(Beginning of Source material)

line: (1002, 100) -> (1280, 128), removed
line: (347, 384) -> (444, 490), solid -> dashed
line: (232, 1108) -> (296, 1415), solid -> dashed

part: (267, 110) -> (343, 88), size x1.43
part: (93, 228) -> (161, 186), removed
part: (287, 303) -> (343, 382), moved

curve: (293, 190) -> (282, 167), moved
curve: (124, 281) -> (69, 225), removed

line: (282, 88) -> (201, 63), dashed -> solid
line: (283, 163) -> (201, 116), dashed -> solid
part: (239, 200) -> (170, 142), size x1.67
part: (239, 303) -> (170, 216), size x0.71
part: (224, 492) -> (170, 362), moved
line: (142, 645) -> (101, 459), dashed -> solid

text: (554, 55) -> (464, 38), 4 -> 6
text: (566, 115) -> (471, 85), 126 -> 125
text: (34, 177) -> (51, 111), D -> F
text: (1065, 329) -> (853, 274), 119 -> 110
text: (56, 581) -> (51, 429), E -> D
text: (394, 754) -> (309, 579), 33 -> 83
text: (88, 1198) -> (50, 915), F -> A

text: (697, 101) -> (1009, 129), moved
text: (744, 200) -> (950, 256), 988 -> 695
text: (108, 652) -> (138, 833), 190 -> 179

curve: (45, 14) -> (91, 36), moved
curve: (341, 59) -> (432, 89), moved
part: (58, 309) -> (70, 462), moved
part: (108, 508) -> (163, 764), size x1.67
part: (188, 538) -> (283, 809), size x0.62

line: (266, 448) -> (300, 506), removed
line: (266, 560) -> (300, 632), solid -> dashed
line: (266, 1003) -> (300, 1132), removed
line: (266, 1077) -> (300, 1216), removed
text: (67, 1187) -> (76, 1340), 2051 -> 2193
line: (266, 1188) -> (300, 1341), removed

(End of Source material)

- **Task description**
Write out every record again, exactly as it was written.

- **Your solution**
line: (1002, 100) -> (1280, 128), removed
line: (347, 384) -> (444, 490), solid -> dashed
line: (232, 1108) -> (296, 1415), solid -> dashed

part: (267, 110) -> (343, 88), size x1.43
part: (93, 228) -> (161, 186), removed
part: (287, 303) -> (343, 382), moved

curve: (293, 190) -> (282, 167), moved
curve: (124, 281) -> (69, 225), removed

line: (282, 88) -> (201, 63), dashed -> solid
line: (283, 163) -> (201, 116), dashed -> solid
part: (239, 200) -> (170, 142), size x1.67
part: (239, 303) -> (170, 216), size x0.71
part: (224, 492) -> (170, 362), moved
line: (142, 645) -> (101, 459), dashed -> solid

text: (554, 55) -> (464, 38), 4 -> 6
text: (566, 115) -> (471, 85), 126 -> 125
text: (34, 177) -> (51, 111), D -> F
text: (1065, 329) -> (853, 274), 119 -> 110
text: (56, 581) -> (51, 429), E -> D
text: (394, 754) -> (309, 579), 33 -> 83
text: (88, 1198) -> (50, 915), F -> A

text: (697, 101) -> (1009, 129), moved
text: (744, 200) -> (950, 256), 988 -> 695
text: (108, 652) -> (138, 833), 190 -> 179

curve: (45, 14) -> (91, 36), moved
curve: (341, 59) -> (432, 89), moved
part: (58, 309) -> (70, 462), moved
part: (108, 508) -> (163, 764), size x1.67
part: (188, 538) -> (283, 809), size x0.62

line: (266, 448) -> (300, 506), removed
line: (266, 560) -> (300, 632), solid -> dashed
line: (266, 1003) -> (300, 1132), removed
line: (266, 1077) -> (300, 1216), removed
text: (67, 1187) -> (76, 1340), 2051 -> 2193
line: (266, 1188) -> (300, 1341), removed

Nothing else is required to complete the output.